Flooding in northwestern Nigeria (Sokoto state, pictured) destroyed 1 billion Naira worth of crops ($6.7 million).

In much happier news, ICRISAT has been providing some Mali farmers with groundnut (peanut) seeds that take only 3 months to harvest instead of 4. As rain patterns have shifted, assumedly due to climate change, the rainy season has been getting shorter and shorter. If I understand the report correctly, it claims that groundnut production has also increased 10-fold.

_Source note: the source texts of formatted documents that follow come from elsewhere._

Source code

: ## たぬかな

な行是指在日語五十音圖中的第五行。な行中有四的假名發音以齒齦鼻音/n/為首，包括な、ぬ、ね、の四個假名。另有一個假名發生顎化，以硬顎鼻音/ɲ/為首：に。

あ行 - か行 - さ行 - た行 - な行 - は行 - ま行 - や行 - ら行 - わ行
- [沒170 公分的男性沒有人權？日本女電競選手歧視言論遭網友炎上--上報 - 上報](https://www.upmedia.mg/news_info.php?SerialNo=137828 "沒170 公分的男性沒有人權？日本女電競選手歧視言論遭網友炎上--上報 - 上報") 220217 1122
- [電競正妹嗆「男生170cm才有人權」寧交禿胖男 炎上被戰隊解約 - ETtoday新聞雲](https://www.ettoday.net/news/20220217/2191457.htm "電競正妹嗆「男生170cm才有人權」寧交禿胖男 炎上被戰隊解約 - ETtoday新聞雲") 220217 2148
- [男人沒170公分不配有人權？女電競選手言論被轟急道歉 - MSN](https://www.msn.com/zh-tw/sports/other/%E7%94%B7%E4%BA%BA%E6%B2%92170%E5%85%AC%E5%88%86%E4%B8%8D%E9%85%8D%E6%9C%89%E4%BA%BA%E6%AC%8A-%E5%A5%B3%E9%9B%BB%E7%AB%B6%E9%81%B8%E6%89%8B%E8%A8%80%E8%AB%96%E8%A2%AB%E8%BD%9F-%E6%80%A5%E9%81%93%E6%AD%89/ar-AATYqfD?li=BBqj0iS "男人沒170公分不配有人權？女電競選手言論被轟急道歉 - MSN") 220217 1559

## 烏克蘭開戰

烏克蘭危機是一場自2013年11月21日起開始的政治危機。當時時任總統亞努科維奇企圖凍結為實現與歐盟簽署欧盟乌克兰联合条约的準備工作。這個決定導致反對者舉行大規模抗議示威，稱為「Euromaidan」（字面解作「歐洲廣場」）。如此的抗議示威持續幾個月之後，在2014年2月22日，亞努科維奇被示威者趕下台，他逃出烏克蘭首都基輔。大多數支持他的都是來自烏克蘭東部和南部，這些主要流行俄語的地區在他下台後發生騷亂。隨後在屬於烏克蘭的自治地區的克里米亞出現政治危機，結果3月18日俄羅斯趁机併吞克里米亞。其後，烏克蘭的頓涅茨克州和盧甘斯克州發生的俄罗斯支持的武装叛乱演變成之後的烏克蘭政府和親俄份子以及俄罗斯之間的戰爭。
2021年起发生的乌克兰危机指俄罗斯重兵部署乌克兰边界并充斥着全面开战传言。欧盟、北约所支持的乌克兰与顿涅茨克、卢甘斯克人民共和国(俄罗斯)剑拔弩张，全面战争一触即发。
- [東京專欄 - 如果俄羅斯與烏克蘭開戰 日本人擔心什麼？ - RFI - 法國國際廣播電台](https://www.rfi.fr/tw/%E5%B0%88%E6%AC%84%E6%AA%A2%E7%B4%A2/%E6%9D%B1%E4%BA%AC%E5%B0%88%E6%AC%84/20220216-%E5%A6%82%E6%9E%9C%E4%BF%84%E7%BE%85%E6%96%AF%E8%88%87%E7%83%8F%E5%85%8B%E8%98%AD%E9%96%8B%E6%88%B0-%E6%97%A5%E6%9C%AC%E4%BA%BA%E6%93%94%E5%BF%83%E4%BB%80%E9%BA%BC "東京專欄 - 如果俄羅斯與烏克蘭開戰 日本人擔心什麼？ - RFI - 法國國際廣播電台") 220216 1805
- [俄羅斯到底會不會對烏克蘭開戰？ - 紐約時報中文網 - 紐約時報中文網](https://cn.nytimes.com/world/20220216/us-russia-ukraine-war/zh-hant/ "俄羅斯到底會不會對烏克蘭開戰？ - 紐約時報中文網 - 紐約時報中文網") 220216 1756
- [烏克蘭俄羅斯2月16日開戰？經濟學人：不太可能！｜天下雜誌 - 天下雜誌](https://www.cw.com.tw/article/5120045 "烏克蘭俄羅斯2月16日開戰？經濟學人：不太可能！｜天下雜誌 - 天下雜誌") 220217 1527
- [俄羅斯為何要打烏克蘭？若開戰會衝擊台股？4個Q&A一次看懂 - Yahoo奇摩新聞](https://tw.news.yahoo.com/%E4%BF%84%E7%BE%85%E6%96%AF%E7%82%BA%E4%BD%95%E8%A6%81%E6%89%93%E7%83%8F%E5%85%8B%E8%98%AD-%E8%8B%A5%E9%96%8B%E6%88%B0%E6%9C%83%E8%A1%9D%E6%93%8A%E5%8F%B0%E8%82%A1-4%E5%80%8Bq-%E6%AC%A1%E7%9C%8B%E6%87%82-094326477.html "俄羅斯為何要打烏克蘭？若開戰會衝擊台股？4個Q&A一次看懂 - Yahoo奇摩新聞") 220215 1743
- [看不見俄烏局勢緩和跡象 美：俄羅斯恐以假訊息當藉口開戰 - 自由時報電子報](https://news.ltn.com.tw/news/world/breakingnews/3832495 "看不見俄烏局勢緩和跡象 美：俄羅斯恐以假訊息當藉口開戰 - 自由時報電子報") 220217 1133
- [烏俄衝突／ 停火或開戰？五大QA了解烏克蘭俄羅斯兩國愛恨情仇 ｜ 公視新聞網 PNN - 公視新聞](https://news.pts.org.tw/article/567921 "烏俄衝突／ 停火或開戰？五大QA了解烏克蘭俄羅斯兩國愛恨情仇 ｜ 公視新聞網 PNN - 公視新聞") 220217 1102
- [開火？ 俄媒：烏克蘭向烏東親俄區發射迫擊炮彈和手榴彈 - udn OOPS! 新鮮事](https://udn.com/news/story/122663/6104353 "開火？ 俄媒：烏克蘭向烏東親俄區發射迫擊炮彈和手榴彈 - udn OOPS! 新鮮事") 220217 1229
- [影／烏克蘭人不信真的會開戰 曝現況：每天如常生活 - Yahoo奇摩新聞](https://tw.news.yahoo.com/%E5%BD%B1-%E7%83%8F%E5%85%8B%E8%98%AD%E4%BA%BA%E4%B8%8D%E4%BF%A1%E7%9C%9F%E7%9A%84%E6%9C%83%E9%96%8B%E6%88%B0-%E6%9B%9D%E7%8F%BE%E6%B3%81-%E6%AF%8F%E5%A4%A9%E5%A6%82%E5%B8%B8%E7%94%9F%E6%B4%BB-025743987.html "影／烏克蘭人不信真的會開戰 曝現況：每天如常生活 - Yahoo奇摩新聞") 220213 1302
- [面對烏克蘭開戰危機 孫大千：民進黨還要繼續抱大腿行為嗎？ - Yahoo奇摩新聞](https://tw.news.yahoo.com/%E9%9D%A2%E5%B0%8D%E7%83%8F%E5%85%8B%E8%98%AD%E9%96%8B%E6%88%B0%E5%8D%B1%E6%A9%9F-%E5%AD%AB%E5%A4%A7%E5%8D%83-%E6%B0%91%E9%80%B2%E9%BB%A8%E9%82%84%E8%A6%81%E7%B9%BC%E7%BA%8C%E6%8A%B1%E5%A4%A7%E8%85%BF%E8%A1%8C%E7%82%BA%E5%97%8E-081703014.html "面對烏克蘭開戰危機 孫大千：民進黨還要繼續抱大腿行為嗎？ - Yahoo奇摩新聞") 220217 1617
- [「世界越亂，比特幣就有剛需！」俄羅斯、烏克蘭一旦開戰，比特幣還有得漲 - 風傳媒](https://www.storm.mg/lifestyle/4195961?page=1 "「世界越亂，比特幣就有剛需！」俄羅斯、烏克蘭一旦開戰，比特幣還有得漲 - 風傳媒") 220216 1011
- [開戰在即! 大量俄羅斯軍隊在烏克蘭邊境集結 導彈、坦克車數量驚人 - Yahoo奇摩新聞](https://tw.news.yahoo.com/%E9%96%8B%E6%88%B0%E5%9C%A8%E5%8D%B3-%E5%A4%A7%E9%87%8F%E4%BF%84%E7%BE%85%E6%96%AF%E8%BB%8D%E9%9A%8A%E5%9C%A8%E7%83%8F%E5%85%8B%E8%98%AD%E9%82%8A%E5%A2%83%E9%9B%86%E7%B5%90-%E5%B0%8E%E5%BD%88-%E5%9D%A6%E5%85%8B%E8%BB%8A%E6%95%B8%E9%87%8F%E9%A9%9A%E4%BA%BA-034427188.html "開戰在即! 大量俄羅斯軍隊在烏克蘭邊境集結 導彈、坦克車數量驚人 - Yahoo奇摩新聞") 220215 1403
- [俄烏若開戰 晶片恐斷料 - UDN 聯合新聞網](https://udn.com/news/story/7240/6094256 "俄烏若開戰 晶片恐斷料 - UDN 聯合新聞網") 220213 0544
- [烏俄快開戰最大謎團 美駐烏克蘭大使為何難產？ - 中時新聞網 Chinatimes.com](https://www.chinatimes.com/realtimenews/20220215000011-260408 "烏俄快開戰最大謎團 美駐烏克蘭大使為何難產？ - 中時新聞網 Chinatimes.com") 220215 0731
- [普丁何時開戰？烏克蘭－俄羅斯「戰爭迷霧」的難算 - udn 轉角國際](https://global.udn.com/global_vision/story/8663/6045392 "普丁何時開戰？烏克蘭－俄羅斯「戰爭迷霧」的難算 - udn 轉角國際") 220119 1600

They also established a cooperative (starting at 20 members, now 65) to coordinate storage. Each member of the cooperative contributes 20 kg of groundnuts for storage. 10 of them they get back later in the year (as a form of forced storage for behavioral economics reasons) and the other 10 are sold (for about $320) to give the cooperative a source of loanable capital.

Ugandan rice production is up significantly - 66% during the last decade. Instead of importing rice, they now export to South Sudan, Kenya, and DRC. The article credits Nerica (New Rice for Africa) with much of the growth. I take the article to be saying that a new survey by the Ministry of Agriculture claims that rice exports are now valued more than any other traditional food export.

Zimbabwe is going to start handing out agricultural input vouchers to vulnerable farmers this week, entitling them to "10 kilograms of maize seed, one 50-kilogram bag of compound D and one 50 kilogram bag of ammonium nitrate fertilizer."